## Supplied passage
+ + + +

In December 1994, the government raided the Hopkins Building,
an establishment regarded by law enforcement as the primary location
for drug distribution in downtown Jacksonville, North Carolina. A
large amount of crack was recovered and a number of suspected drug
dealers were arrested at that time. Over the next year, the government
questioned the dealers, most of whom named Wilson as one of the
main suppliers of crack in Jacksonville. Several witnesses confirmed
that Wilson's involvement with illegal drug distribution in or near the
Hopkins Building began as early as 1989.
On May 10, 1996, Detective Paul Spring of the Jacksonville Police
Department stopped Wilson on Bell Fork Road in Jacksonville. The
stop was initiated after Officer Spring received information from a
confidential informant that Wilson was in Jacksonville. Officer
Spring arrested Wilson for the sale and delivery of cocaine. In Wil-
son's car, Spring found a pager, $2,040 in cash and a plastic bag tied
in a way that suggested that Wilson had used the bag for drug transac-
tions.

+ + + +

[Saved entries]

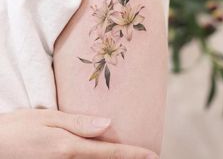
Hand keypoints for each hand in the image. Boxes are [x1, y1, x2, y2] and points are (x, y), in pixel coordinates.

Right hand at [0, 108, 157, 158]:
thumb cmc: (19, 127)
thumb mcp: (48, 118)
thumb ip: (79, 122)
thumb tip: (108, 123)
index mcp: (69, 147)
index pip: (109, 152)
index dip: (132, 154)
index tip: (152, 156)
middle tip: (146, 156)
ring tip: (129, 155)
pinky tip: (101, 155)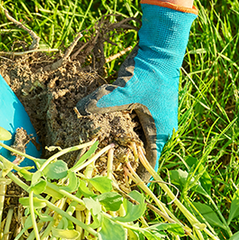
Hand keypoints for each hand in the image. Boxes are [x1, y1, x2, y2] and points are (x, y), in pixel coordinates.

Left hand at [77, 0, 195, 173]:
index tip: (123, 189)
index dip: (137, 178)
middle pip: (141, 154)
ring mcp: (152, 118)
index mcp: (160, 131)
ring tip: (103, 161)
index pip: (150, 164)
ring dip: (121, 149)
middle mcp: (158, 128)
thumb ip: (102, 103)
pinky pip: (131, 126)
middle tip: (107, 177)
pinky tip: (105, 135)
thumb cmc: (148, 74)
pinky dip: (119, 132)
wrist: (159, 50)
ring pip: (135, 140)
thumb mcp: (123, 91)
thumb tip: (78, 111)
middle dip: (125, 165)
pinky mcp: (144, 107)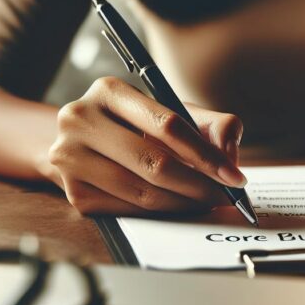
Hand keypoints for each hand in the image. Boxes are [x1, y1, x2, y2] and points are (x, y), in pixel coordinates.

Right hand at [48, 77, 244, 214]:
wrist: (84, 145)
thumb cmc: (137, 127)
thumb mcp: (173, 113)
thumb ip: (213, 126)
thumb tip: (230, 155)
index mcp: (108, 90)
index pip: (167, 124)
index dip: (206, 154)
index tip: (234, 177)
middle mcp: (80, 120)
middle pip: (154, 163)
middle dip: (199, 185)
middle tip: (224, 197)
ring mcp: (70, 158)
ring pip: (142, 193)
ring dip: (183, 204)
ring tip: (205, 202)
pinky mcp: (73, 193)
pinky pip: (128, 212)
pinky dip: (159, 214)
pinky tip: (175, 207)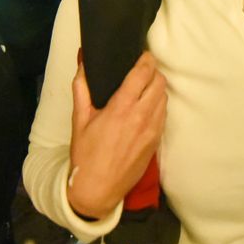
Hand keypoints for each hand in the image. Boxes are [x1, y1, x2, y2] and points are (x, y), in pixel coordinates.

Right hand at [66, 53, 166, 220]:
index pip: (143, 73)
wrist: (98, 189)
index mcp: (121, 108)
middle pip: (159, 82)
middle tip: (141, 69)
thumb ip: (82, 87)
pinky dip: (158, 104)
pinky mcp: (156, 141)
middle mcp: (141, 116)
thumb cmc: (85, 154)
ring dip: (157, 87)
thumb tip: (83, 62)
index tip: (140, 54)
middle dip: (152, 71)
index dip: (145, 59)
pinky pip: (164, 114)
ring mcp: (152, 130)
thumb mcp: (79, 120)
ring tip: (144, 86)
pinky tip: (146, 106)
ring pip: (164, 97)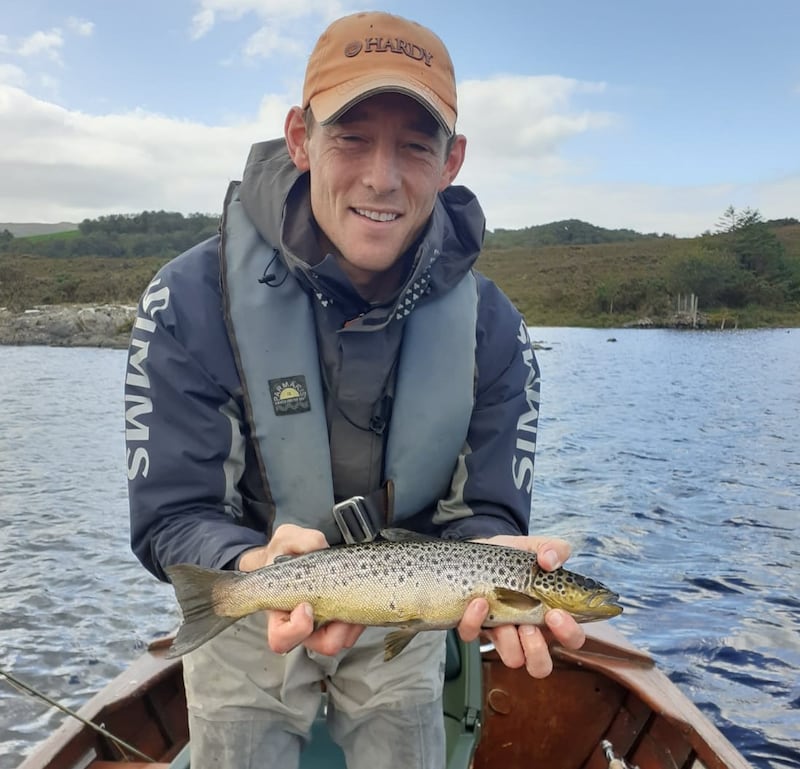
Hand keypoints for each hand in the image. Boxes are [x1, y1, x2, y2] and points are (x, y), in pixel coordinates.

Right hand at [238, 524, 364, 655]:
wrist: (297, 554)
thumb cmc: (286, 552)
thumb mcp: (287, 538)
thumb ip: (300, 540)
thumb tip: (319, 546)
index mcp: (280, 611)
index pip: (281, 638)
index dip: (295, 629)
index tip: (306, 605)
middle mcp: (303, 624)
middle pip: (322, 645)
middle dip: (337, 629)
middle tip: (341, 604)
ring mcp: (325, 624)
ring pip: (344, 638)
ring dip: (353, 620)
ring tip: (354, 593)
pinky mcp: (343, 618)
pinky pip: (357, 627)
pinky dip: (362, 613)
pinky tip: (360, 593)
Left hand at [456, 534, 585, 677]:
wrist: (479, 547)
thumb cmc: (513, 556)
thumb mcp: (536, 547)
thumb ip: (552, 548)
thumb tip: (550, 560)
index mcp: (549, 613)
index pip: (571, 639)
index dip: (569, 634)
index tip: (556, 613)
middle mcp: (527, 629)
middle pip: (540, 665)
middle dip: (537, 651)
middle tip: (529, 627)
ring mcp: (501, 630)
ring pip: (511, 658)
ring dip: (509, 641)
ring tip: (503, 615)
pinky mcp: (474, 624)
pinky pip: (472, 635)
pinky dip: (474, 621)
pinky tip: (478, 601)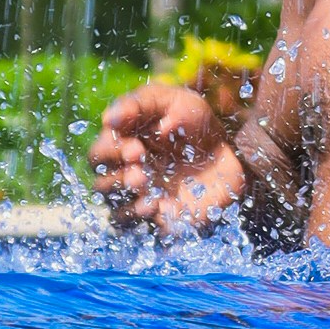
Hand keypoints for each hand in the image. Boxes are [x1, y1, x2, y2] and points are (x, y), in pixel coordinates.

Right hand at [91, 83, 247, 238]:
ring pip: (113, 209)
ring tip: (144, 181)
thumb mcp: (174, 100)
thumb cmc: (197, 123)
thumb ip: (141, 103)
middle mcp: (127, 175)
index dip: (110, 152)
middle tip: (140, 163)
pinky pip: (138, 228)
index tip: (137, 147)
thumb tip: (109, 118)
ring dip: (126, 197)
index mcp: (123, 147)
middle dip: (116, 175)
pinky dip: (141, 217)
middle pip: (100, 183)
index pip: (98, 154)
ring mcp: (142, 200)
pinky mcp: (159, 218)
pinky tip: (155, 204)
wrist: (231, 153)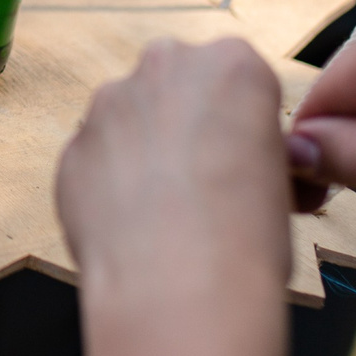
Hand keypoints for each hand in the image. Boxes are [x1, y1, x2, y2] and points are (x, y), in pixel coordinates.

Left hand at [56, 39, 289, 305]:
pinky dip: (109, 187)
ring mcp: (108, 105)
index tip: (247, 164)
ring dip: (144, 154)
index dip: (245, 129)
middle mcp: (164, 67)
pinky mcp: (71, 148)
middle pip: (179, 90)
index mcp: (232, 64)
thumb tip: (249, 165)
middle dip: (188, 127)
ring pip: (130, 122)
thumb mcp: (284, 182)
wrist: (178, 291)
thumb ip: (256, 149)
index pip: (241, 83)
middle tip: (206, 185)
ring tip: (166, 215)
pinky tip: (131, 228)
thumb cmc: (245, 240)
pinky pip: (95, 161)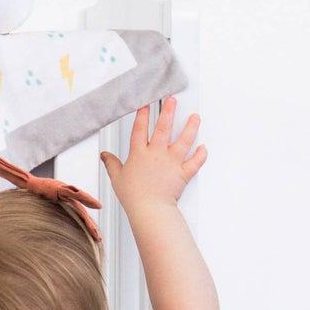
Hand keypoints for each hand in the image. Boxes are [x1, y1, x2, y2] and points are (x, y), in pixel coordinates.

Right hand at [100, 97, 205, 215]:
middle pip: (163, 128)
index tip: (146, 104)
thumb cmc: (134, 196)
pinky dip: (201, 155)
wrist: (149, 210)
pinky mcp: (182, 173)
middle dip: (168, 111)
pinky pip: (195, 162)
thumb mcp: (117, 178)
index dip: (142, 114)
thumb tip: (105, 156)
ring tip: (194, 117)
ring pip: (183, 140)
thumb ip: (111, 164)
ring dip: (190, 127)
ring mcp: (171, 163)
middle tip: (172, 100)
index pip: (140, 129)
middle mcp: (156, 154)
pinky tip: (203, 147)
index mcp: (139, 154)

+ + + +

## Tasks to carry out
1. Transcribe the drug-case passage starting with "In December 1994, the" and going on through "early as 1989.".
2. Condense the paragraph of the drug-case passage that opens "On May 10, 1996" into a short bulleted list that keeps its main facts.

## Answers to the problems
1.
In December 1994, the government raided the Hopkins Building,
an establishment regarded by law enforcement as the primary location
for drug distribution in downtown Jacksonville, North Carolina. A
large amount of crack was recovered and a number of suspected drug
dealers were arrested at that time. Over the next year, the government
questioned the dealers, most of whom named Wilson as one of the
main suppliers of crack in Jacksonville. Several witnesses confirmed
that Wilson's involvement with illegal drug distribution in or near the
Hopkins Building began as early as 1989.

2.
- On May 10, 1996, Detective Paul Spring of the Jacksonville Police Department stopped Wilson on Bell Fork Road in Jacksonville.
- The stop followed a tip from a confidential informant that Wilson was in Jacksonville.
- Spring arrested Wilson for the sale and delivery of cocaine.
- Wilson's car held a pager, $2,040 in cash, and a plastic bag tied in a way that suggested it had been used for drug transactions.